Granada is nice, I stay for a couple of days. The Alhambra, etc. A huge labyrinth extending up the opposite hill whose crowning peak is a perpetual hippie party: guitars, drums, and cetera. A crazy guitarplaying man from austria is banging a guitar. I join him in on some Beatles song. He doesn't speak spanish and tells me loudly in English that I need to shout when I sing, that I'm not playing rock n roll. I play him some Neil Young and Creedence and we are suddenly in agreement, him shouting and me playing. Later, I find that he used to lay railroad tracks. He tells me that old music like that we just played is worthless because it doesn't make money. I was unsure what he meant. Across the plaza is an Islamic center giving out tracts about the foundationlessness of modern government and the grave danger of paper money. Meanwhile, a juggler is beginning an act, and people are gathering around him.


Bus. Port town of Algeciras, 'the island,' which is a Spanish rendering of the same Arabic word as AlJazeera, the tv channel. Ferry is to arrive to port late, maybe an hour late I am told, but we wind up sailing at 10 instead of 7. Supposed to arrive to Tangier at 10pm, then, we dock at about 1am. Holding faith that the city will be peaceful at this time of night. A table is set up in the corner of the ship's main room. Moroccans apparently do not form lines in front of customs agents, they form instead a throstling mass. I linger at the back, am last to be processed, and find that the exit door has already been sealed by the time I arrive to it. Led down tiny steep stairs, through the veritable bowels of the ship, the steam room, etc. Exit, African ground. Having stepped from peak of Hercules to peak, I find it to be well past 2am, walking through the fields where shipping containers sleep, watching children break glass in the parking lot. They shout 'Mreekee!' ('American'). Taxi drivers screech and I wave them on, for I've been told (correctly) that cheap hotels are a short walk away. Pass the men whispering 'smoke', tell the clinging tout 'shukran, walaakin imshee,' shoo, pass the big hotel up the steep hill, find a hotel that is open and cheap, he can't take euros. Sandwich shop up the hill had 'change cambio wechsel' in the window. I go up and ask them for exchange. Sure. I pull out dollars, 'No, we don't want those. Euro.' I trade in my last euros for enough dinar to buy a sandwich and sleep the night across the street. All is well and exceedingly well.

_ _ _

Jobs:
A – In the travel account above, what work did the man from Austria say he used to do?
B – Please carry on the travel account above from the point where it stops.

Supplied data:
_ _ _

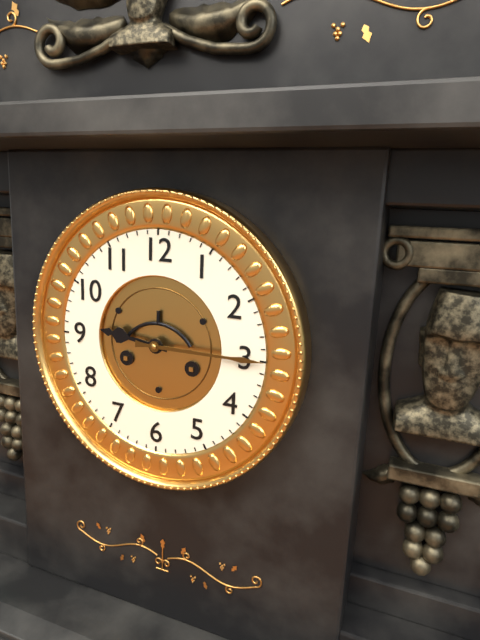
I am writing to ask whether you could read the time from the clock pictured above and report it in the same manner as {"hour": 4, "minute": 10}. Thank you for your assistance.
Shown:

_ _ _

Answers to the tasks:
A – He used to lay railroad tracks.

B –
Tangier is a sleepy, sleazy, creepy city, as if the whole of it is shrouded in a tacky leisure suit. A beach resort town that once sipped cool white international wine on beach, it now sits in the back of a dark sweetsmoky cafe with its eyes glazed, thinking about the past. It is the color of age, the aged color of an age that has past. The magnificent swath of its clothing has become greasy with grime and the sweat of long years in the red, its neon lights having burnt out their own eyes, its graveyards having become garbage dumps. It is with a strange vigor that the city lives on; it is very obvious that the life of this city is much older than the facade that was put over it in the 50s and 60s to attract tourists. It exudes a charm still, one that feels vaguely subversive.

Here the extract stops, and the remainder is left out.